Empoli contestato dopo Padova. Ora c'è l'Entella al 'Castellani': gara crocevia della stagione
Una trasferta, quella padovana, decisamente infausta per l'Empoli, che ha perso contro appunto il Padova ed è scivolato a una sola lunghezza di margine dalla zona playout; il tutto, a una settimana dallo scontro più che mai diretto con la Virtus Entella, prima formazione nella griglia degli spareggi salvezza.
E al ritorno dal Veneto, la squadra - fuori dallo stadio - ha trovato un'aperta contestazione da parte dei tifosi rimasti in Toscana, dopo che - già al triplice fischio del match dell''Euganeo' - era stata fischiata dai presenti allo stadio. Il classico 'fate ridere' rivolto al gruppo azzurro, parole come 'vergogna' urlate all'indirizzo del gruppo, ma chiaramente senza che il tutto sfociasse in pericolose situazioni.

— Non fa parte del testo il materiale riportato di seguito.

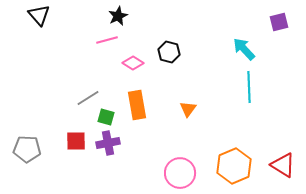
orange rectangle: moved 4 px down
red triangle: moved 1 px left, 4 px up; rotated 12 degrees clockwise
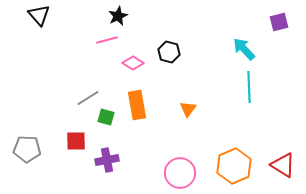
purple cross: moved 1 px left, 17 px down
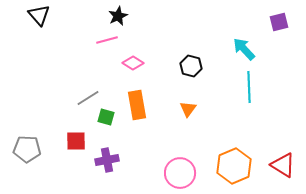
black hexagon: moved 22 px right, 14 px down
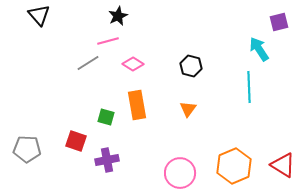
pink line: moved 1 px right, 1 px down
cyan arrow: moved 15 px right; rotated 10 degrees clockwise
pink diamond: moved 1 px down
gray line: moved 35 px up
red square: rotated 20 degrees clockwise
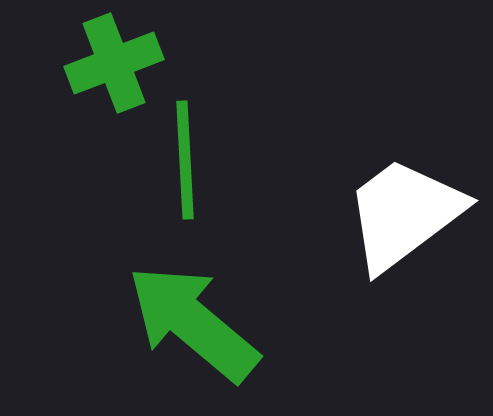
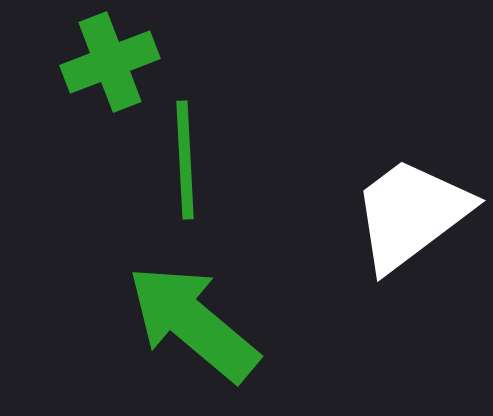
green cross: moved 4 px left, 1 px up
white trapezoid: moved 7 px right
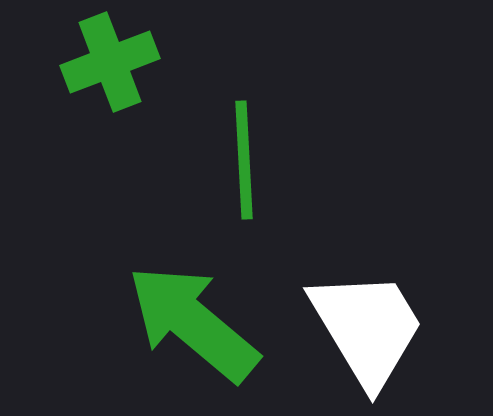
green line: moved 59 px right
white trapezoid: moved 44 px left, 114 px down; rotated 96 degrees clockwise
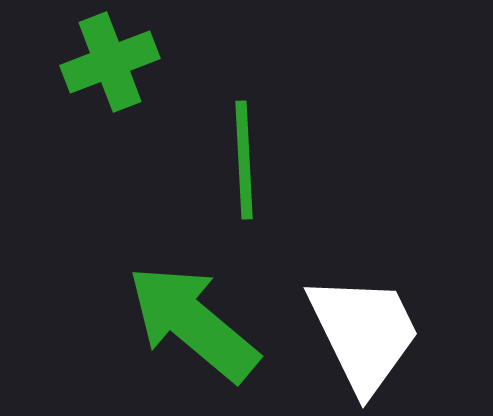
white trapezoid: moved 3 px left, 5 px down; rotated 5 degrees clockwise
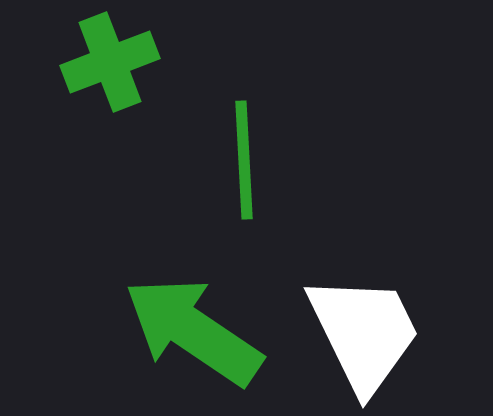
green arrow: moved 8 px down; rotated 6 degrees counterclockwise
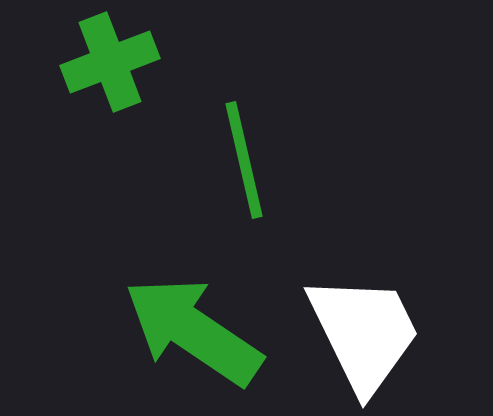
green line: rotated 10 degrees counterclockwise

Però il clima è teso, inutile negarlo, dopo la retrocessione dell'anno passato ci si aspettava qualcosa di diverso.
Certo, ci sono altre quattro gare da giocare e tutto può ancora accadere, ma la gara di domenica sarà uno spartiacque importantissimo. E il fatto che si giochi al 'Carlo Castellani', per l'Empoli, non è completamente positivo: la squadra, tra le mura amiche, ha infatti faticato a trovare la vittoria. Basti pensare che, prima di quella contro il Pescara dello scorso 22 marzo, l'ultima risaliva a novembre, al match stravinto contro il Bari per 5-0 il 29 novembre 2025.
Ma i calcoli e la cabala, adesso, servono a poco. Contano solo i tre punti, perché anche uno potrebbe essere troppo poco.